• **Prompt**: Begin at the line below that has "Several mothers look to their daughters" and stop after the line that has "associate to decreased depression". Please restate only those lines, word for word.

━━━━━━━━━━

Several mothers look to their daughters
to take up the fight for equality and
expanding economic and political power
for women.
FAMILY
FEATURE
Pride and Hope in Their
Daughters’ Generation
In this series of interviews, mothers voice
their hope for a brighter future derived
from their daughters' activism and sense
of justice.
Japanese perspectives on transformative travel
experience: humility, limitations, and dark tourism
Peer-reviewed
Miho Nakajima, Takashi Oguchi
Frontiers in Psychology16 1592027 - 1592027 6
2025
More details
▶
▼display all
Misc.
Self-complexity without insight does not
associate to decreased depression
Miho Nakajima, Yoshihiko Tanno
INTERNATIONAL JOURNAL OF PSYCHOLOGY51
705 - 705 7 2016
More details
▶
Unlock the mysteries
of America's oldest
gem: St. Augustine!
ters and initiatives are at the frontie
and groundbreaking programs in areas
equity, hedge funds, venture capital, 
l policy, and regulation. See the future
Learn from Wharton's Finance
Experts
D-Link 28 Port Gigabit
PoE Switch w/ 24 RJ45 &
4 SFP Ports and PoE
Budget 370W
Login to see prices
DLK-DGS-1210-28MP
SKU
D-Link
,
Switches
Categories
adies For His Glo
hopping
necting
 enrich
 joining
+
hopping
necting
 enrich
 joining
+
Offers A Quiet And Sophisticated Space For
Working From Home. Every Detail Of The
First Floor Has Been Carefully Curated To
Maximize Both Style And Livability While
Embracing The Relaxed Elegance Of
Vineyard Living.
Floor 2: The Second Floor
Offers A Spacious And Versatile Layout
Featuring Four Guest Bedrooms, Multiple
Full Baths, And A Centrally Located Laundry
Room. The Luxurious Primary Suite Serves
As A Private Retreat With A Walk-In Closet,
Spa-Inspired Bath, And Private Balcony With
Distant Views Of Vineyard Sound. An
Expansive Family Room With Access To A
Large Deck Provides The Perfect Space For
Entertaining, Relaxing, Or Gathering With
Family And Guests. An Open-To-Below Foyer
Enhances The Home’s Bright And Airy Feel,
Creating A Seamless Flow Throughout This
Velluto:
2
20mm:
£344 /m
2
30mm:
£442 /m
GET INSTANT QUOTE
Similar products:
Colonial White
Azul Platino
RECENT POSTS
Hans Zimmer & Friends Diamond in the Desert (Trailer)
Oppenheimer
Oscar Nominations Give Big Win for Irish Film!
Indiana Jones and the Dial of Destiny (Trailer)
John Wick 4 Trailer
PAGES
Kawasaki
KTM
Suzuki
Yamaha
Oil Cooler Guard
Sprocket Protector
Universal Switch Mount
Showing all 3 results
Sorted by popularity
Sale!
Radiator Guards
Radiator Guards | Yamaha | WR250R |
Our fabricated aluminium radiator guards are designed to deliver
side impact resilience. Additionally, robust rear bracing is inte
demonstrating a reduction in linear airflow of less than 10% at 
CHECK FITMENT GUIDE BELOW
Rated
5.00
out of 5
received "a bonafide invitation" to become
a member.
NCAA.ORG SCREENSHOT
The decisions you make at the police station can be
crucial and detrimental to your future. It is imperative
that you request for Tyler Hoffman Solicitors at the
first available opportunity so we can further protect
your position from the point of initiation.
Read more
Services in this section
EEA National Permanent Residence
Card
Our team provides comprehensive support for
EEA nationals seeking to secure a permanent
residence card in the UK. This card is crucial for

━━━━━━━━━━

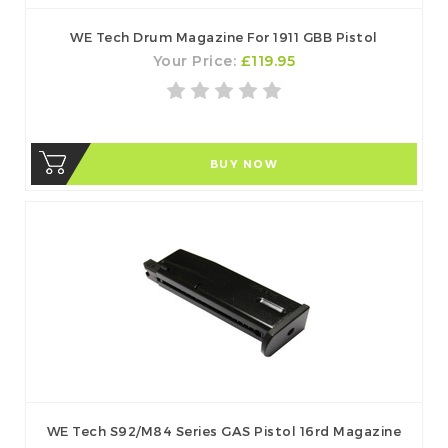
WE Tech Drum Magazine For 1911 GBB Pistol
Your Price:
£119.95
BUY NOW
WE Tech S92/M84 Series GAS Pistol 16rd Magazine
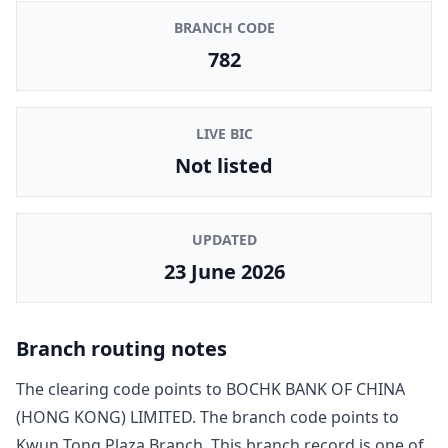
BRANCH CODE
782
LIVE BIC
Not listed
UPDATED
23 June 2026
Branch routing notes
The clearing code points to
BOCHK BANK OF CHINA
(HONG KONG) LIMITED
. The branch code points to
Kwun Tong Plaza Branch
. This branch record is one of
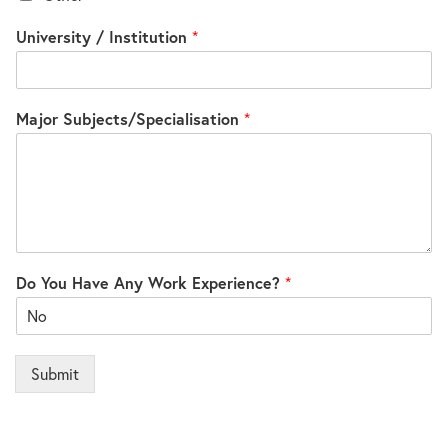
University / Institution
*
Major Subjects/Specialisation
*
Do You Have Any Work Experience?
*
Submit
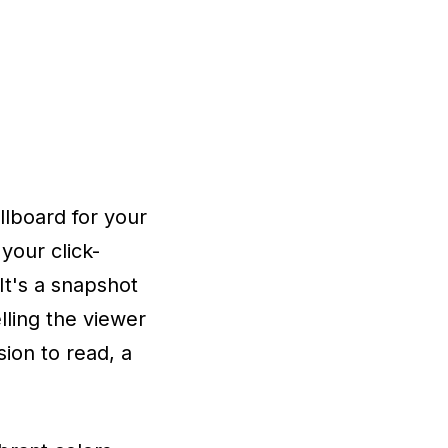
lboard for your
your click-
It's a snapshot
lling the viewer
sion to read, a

━━━━━━━━━━

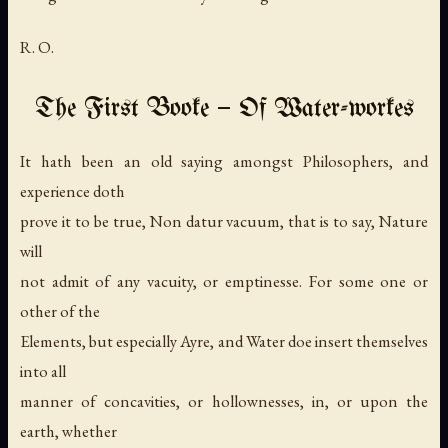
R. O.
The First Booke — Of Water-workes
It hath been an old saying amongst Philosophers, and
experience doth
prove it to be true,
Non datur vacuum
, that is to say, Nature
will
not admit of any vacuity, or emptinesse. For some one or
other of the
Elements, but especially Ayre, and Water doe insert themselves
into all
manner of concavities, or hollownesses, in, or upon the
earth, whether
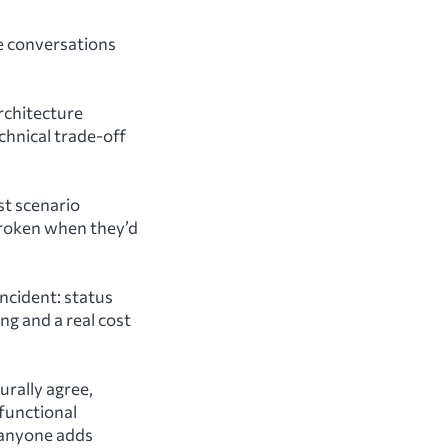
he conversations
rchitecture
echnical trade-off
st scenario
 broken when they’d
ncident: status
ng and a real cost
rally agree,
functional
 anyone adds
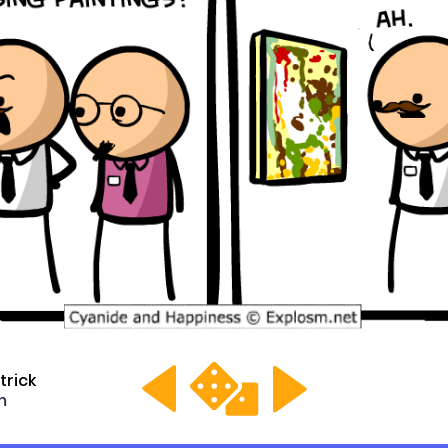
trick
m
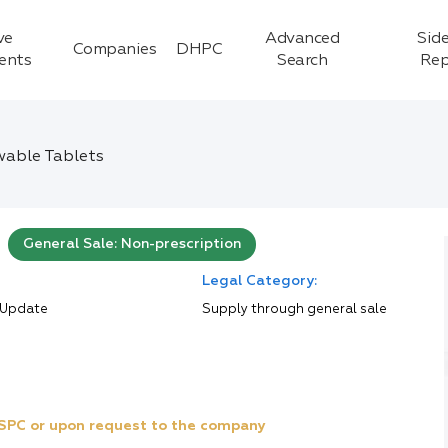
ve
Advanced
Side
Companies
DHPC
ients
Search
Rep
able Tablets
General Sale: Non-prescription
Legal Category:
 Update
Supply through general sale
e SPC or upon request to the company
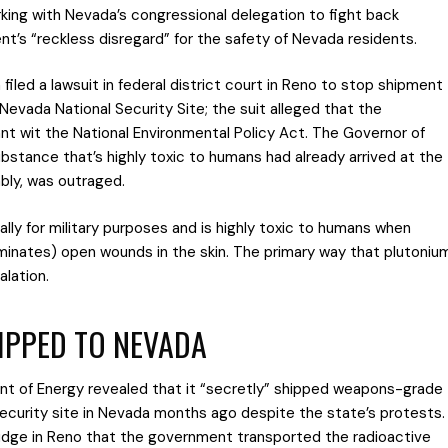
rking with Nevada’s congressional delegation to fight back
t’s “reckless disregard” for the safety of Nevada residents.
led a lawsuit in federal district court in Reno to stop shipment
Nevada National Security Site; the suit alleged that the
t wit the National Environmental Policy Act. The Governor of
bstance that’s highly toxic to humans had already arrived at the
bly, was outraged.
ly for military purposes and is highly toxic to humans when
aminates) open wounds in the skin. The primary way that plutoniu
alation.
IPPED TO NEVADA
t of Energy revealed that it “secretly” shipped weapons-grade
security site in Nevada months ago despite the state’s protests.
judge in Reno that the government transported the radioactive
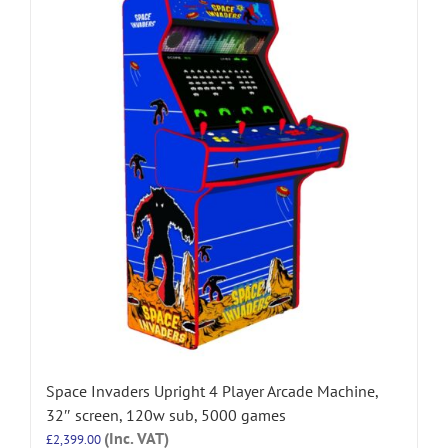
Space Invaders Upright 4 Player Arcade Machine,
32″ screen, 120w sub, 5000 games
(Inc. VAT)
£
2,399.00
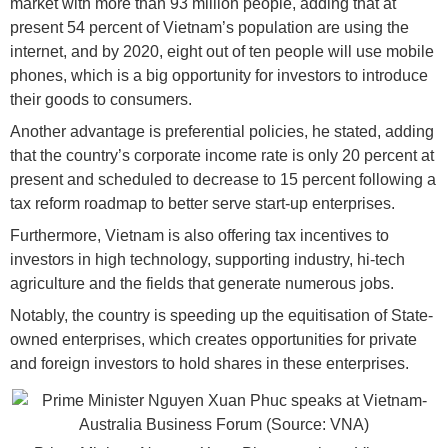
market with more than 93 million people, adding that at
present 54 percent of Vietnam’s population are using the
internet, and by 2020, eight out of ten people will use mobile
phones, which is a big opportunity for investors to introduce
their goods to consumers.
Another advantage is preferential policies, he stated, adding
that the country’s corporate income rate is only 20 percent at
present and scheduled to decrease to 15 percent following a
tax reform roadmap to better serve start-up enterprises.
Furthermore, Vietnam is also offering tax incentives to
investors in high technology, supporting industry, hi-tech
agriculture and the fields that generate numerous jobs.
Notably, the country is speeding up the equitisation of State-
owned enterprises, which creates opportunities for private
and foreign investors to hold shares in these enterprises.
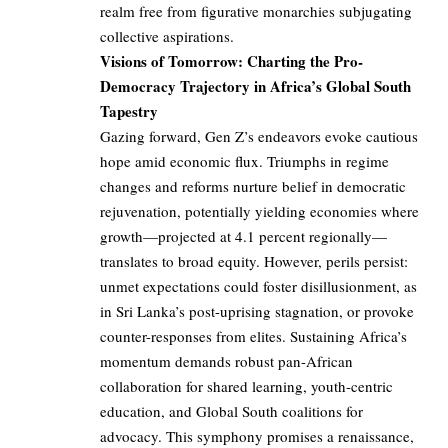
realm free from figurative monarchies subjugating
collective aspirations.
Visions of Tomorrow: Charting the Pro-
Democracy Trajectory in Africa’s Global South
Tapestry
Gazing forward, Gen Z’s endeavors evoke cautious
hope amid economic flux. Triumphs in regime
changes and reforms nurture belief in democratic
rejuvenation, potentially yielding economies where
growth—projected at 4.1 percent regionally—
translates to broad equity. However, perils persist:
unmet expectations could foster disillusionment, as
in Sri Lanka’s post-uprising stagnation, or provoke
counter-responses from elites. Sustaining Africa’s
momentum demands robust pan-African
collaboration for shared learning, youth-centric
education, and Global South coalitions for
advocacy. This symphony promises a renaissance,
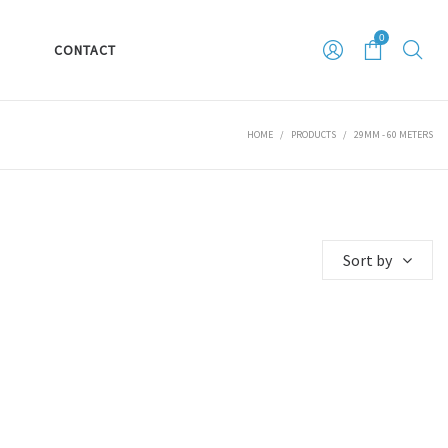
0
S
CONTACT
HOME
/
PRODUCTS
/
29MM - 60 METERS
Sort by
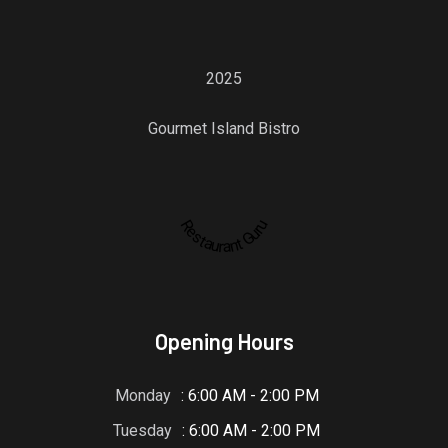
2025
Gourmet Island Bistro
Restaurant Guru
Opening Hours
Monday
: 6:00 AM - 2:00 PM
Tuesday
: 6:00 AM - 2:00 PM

━━━━━━━━━━

• **Expected output**:
Several mothers look to their daughters
to take up the fight for equality and
expanding economic and political power
for women.
FAMILY
FEATURE
Pride and Hope in Their
Daughters’ Generation
In this series of interviews, mothers voice
their hope for a brighter future derived
from their daughters' activism and sense
of justice.
Japanese perspectives on transformative travel
experience: humility, limitations, and dark tourism
Peer-reviewed
Miho Nakajima, Takashi Oguchi
Frontiers in Psychology16 1592027 - 1592027 6
2025
More details
▶
▼display all
Misc.
Self-complexity without insight does not
associate to decreased depression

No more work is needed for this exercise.